Document passage:
[Start of Attachment]

Bechdel Test and box office results

EDA
linear regression
ANOVA
The Bechdel test evaluates works of fiction based on whether they contain at least two women who talk to each other about something other than a man. It is often viewed as a proxy for gender bias in film and TV. Using a movie dataset from 1970 to 2013, we try to understand if passing the Bechdel test hurts or benefits the box office.
Author

Jessica Zhiyu Guo

Published

July 29, 2025

Data files
Data year

2013

Motivation

The Bechdel Test is a criterion invented by Alison Bechdel to test whether a movie has at least two named women in the picture, they have a conversation with each other at some point, and that conversation isn’t about a male character, arguing that it offers a minimum effort for female character’s depth. Since its invention, the Bechdel Test has been applied broadly as a measure for gender representation in the film industry.

The test is obviously not perfect; as FiveThirtyEight author Walt Hickey writes, “Gravity — which is dominated almost entirely by Sandra Bullock, in a highly praised performance — fails the test, as Bullock never speaks to another woman in the film.” But the test continues to hold cultural significance and reminds the film industry to do better.

Hickey and colleagues at FiveThirtyEight collected data from 1970 to 2013 on movies and their Bechdel Test results and their box office performances. They argue that passing the Bechdel Test doesn’t hurt a movie’s box office performance, and on the contrary, tend to have higher median return-on-investment. They hope for a change for better and fuller female characters in film in the future.

[End of Attachment]

Excerpted data:
[Start of Attachment]

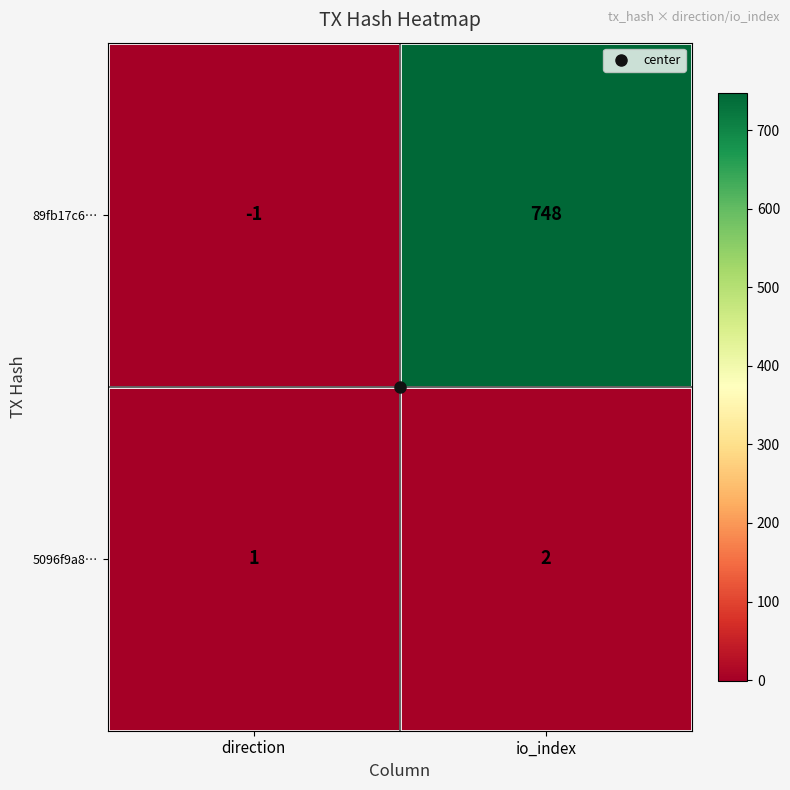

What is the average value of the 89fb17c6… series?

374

[End of Attachment]
[Start of Attachment]

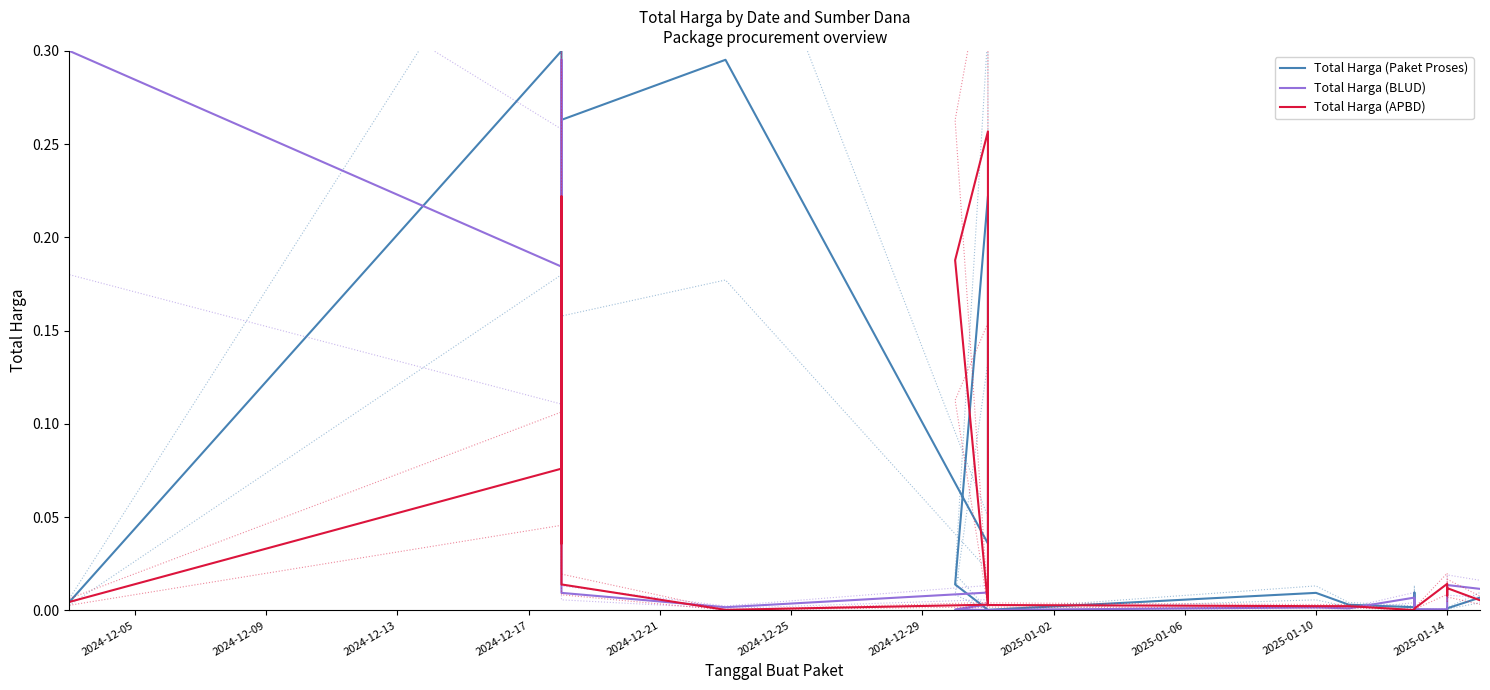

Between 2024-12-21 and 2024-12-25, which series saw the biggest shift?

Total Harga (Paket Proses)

[End of Attachment]

Required work:
1. In the Bechdel Test passage, which film fails the test because its star never speaks to another woman?
2. Return the section of the Bechdel Test passage that opens with the words containing "The test is" and closes with "to do better.".
The items have no connection to the Bechdel Test passage.

Solutions to the exercise:
1. Gravity

2.
The test is obviously not perfect; as FiveThirtyEight author Walt Hickey writes, “Gravity — which is dominated almost entirely by Sandra Bullock, in a highly praised performance — fails the test, as Bullock never speaks to another woman in the film.” But the test continues to hold cultural significance and reminds the film industry to do better.